### [PROMPT]
Recast the stretch from the start of the rows through the line containing "and manage delivery" as a Markdown table with the columns Line and Text, skipping blank lines and leaving the pictures out of your answer.

[Dataset rows]
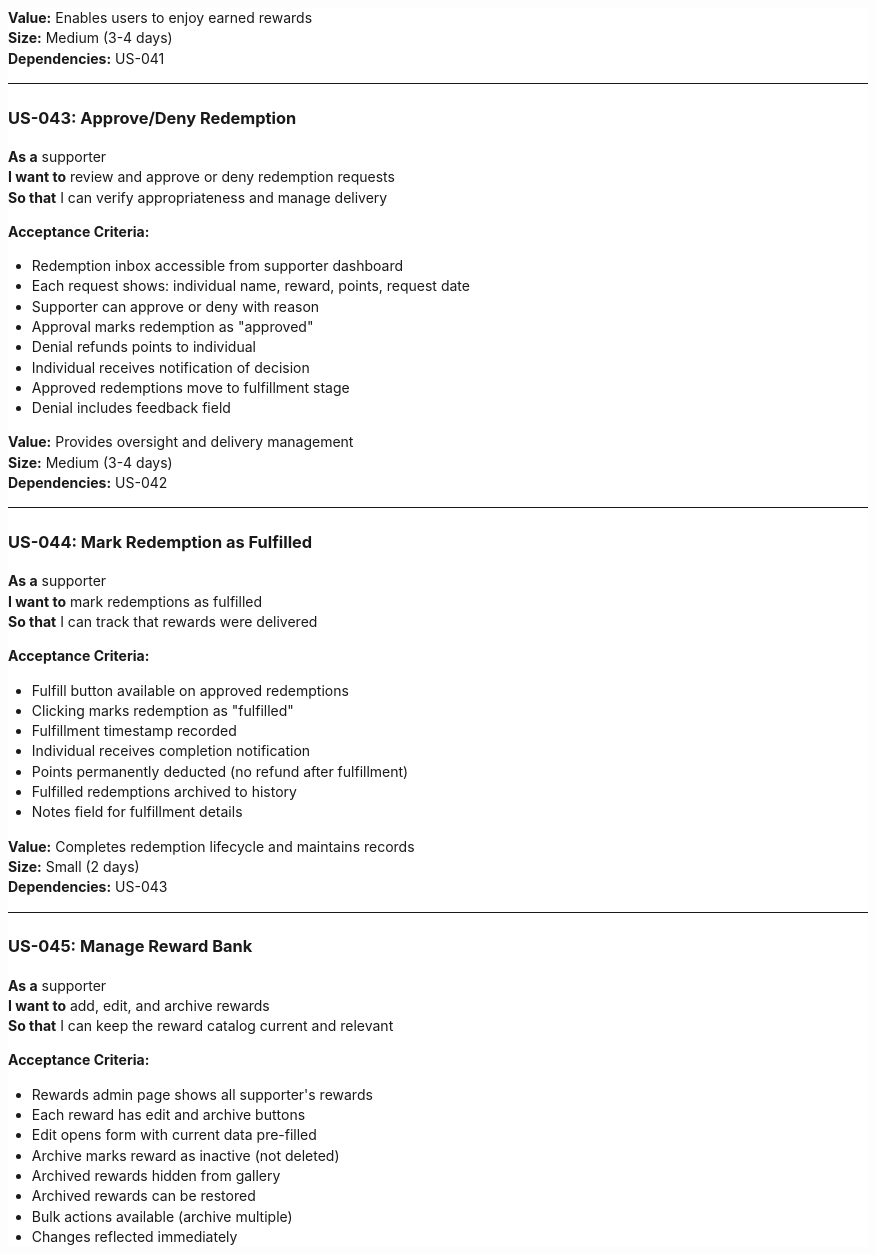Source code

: **Value:** Enables users to enjoy earned rewards  
**Size:** Medium (3-4 days)  
**Dependencies:** US-041

---

### US-043: Approve/Deny Redemption
**As a** supporter  
**I want to** review and approve or deny redemption requests  
**So that** I can verify appropriateness and manage delivery

**Acceptance Criteria:**
- Redemption inbox accessible from supporter dashboard
- Each request shows: individual name, reward, points, request date
- Supporter can approve or deny with reason
- Approval marks redemption as "approved"
- Denial refunds points to individual
- Individual receives notification of decision
- Approved redemptions move to fulfillment stage
- Denial includes feedback field

**Value:** Provides oversight and delivery management  
**Size:** Medium (3-4 days)  
**Dependencies:** US-042

---

### US-044: Mark Redemption as Fulfilled
**As a** supporter  
**I want to** mark redemptions as fulfilled  
**So that** I can track that rewards were delivered

**Acceptance Criteria:**
- Fulfill button available on approved redemptions
- Clicking marks redemption as "fulfilled"
- Fulfillment timestamp recorded
- Individual receives completion notification
- Points permanently deducted (no refund after fulfillment)
- Fulfilled redemptions archived to history
- Notes field for fulfillment details

**Value:** Completes redemption lifecycle and maintains records  
**Size:** Small (2 days)  
**Dependencies:** US-043

---

### US-045: Manage Reward Bank
**As a** supporter  
**I want to** add, edit, and archive rewards  
**So that** I can keep the reward catalog current and relevant

**Acceptance Criteria:**
- Rewards admin page shows all supporter's rewards
- Each reward has edit and archive buttons
- Edit opens form with current data pre-filled
- Archive marks reward as inactive (not deleted)
- Archived rewards hidden from gallery
- Archived rewards can be restored
- Bulk actions available (archive multiple)
- Changes reflected immediately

### [RESPONSE AREA]
| Line | Text |
|---|---|
| 1 | Source code |
| 2 | : **Value:** Enables users to enjoy earned rewards   |
| 3 | **Size:** Medium (3-4 days)   |
| 4 | **Dependencies:** US-041 |
| 5 | --- |
| 6 | ### US-043: Approve/Deny Redemption |
| 7 | **As a** supporter   |
| 8 | **I want to** review and approve or deny redemption requests   |
| 9 | **So that** I can verify appropriateness and manage delivery |